··· Data provided ···

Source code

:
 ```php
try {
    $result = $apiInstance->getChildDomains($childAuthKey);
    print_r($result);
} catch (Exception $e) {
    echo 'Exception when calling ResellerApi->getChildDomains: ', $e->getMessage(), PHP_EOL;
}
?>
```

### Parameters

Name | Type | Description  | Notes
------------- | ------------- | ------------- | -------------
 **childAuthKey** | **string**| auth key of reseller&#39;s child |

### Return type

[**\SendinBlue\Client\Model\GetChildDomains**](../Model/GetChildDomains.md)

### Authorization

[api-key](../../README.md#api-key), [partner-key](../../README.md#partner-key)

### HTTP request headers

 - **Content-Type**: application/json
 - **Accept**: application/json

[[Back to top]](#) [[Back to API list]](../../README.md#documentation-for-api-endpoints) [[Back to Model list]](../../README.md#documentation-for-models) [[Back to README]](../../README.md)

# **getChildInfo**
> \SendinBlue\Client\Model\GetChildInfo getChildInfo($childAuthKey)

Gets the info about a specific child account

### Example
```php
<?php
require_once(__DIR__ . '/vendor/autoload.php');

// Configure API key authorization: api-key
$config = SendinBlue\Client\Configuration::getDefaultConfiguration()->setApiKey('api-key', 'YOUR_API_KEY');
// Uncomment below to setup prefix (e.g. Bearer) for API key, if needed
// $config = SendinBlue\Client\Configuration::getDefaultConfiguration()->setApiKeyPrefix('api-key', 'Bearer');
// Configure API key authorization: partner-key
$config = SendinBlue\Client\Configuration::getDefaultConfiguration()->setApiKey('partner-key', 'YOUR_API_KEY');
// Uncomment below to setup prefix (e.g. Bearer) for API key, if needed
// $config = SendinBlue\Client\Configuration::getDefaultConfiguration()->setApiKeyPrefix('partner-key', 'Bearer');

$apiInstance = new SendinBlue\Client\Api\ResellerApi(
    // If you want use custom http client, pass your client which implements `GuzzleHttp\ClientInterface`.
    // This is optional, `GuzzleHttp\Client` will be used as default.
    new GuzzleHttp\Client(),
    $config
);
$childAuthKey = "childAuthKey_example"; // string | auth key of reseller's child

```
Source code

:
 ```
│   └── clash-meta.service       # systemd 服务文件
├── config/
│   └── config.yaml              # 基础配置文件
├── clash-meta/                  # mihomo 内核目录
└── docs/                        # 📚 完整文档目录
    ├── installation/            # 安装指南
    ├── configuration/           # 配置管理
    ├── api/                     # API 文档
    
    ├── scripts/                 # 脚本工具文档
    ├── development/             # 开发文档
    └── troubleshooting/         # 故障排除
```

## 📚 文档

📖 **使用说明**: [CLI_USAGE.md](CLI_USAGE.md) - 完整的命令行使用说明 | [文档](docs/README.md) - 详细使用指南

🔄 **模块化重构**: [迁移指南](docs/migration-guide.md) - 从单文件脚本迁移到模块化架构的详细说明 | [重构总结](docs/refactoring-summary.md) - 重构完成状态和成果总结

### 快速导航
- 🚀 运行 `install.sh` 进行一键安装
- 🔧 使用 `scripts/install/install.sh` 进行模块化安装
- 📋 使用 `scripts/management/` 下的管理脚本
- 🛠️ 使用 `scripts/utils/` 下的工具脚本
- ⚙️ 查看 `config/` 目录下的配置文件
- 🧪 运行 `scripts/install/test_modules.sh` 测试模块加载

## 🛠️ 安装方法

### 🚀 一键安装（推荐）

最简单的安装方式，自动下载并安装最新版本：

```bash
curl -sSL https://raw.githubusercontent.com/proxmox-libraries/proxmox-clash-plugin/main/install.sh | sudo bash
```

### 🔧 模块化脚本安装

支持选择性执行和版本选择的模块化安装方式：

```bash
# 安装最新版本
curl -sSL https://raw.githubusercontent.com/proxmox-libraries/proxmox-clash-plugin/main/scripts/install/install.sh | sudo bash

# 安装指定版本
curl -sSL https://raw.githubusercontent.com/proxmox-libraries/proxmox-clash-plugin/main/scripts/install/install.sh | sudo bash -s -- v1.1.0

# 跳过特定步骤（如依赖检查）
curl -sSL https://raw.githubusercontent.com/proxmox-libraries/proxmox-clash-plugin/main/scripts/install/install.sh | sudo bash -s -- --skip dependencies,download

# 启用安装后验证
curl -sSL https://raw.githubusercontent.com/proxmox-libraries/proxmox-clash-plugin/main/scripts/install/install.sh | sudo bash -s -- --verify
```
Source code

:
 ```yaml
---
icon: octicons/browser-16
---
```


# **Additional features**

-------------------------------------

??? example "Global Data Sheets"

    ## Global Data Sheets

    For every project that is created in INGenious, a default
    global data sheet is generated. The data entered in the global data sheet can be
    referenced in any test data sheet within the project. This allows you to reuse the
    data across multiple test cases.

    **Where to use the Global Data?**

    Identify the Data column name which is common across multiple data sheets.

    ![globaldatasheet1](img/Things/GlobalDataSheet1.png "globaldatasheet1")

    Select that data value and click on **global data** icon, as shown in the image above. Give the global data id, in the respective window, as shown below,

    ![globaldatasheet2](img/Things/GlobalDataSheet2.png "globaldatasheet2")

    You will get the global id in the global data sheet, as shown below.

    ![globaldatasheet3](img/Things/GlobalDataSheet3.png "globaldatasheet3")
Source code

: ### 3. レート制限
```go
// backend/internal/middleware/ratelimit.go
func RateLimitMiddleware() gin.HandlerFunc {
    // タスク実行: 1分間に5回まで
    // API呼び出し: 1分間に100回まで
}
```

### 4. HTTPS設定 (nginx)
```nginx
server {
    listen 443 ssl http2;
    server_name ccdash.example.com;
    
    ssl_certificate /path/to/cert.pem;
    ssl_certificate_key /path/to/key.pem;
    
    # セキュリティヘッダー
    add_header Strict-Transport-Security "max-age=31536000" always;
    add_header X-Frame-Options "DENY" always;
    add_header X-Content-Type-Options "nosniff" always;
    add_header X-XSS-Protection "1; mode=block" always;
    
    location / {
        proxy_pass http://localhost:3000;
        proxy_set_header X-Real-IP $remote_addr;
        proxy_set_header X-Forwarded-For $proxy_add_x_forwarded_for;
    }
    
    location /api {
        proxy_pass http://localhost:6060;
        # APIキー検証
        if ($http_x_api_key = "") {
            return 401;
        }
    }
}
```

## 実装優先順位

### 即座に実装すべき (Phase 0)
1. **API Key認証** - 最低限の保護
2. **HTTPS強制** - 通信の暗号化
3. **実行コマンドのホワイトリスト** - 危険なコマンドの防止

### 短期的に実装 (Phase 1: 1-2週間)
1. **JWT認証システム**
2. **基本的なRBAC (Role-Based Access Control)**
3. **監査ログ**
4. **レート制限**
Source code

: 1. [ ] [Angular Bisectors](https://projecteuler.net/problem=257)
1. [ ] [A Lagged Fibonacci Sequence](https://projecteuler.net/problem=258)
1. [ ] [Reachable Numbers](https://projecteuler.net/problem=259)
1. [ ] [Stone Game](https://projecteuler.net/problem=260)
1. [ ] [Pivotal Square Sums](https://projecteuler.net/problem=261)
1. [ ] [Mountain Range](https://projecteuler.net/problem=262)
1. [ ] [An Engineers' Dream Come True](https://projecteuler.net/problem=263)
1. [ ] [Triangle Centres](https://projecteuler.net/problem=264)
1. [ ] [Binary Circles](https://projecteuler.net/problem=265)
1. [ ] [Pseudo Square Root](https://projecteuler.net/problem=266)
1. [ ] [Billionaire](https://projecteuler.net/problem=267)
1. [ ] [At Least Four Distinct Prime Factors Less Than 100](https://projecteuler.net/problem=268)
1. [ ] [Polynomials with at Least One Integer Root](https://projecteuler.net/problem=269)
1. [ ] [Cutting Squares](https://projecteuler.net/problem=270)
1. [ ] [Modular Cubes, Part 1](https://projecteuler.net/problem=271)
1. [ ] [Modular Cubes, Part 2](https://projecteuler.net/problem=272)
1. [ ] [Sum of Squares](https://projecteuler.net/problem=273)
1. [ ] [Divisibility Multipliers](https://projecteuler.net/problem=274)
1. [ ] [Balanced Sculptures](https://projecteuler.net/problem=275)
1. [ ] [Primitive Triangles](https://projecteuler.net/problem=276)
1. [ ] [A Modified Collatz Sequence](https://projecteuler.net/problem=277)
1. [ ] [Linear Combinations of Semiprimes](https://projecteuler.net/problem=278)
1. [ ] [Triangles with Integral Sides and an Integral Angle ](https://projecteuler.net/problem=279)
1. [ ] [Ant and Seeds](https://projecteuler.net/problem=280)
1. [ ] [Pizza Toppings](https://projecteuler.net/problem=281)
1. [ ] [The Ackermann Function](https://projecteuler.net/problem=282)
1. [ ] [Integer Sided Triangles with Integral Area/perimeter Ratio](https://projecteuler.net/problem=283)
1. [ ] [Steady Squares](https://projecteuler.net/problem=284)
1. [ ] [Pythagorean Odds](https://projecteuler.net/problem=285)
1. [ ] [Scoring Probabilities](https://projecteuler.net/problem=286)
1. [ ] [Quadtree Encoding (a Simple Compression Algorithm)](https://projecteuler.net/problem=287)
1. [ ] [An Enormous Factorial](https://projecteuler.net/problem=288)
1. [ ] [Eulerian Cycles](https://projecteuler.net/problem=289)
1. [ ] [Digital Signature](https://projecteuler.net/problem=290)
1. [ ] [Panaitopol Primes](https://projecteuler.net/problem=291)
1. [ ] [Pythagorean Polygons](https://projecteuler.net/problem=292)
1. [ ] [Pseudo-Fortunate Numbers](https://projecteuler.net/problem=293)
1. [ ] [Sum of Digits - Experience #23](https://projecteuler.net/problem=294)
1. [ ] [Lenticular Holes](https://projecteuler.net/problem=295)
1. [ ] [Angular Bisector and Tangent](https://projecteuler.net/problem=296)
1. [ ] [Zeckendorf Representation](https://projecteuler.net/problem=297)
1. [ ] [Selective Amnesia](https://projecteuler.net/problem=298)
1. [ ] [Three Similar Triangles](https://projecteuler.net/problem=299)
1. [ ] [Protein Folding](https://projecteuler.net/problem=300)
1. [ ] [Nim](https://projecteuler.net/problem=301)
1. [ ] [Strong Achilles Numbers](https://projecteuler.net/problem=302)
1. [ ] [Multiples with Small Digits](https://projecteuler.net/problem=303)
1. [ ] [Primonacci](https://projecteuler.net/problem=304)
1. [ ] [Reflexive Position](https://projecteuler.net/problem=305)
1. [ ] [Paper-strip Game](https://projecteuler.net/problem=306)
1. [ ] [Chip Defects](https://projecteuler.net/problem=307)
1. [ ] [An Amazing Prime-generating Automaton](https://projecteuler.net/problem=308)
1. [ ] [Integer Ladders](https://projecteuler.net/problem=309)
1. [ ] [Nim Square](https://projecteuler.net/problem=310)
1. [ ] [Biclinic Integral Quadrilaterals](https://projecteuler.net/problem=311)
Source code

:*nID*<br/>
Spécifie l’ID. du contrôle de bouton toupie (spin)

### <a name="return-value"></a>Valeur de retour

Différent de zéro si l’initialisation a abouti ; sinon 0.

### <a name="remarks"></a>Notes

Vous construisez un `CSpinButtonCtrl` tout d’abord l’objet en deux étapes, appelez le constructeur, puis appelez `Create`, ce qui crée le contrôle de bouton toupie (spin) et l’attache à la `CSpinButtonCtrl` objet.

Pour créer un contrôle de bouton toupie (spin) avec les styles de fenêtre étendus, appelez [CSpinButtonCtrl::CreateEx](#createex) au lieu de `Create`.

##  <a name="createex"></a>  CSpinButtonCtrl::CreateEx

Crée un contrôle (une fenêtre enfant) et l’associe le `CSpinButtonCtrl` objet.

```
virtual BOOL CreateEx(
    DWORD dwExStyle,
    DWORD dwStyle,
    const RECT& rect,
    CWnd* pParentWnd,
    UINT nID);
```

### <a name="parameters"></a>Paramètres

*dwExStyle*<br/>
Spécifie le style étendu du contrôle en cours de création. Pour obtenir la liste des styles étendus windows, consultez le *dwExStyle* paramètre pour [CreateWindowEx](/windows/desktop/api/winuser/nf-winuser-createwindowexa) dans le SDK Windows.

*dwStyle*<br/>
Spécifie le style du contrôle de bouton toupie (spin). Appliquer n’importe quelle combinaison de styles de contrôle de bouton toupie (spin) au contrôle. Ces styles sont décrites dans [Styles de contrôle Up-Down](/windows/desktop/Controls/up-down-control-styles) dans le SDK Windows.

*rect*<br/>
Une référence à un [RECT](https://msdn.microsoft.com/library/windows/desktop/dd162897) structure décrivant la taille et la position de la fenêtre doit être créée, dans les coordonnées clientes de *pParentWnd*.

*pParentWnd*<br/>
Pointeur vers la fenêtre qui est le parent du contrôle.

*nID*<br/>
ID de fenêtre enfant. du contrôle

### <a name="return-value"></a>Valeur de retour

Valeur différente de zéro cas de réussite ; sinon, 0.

···

• _Work task_: What you output must match the lines from the beginning of the material through the line with "### Parameters" exactly, both ends included.

• _Exercise output_:
Source code

:
 ```php
try {
    $result = $apiInstance->getChildDomains($childAuthKey);
    print_r($result);
} catch (Exception $e) {
    echo 'Exception when calling ResellerApi->getChildDomains: ', $e->getMessage(), PHP_EOL;
}
?>
```

### Parameters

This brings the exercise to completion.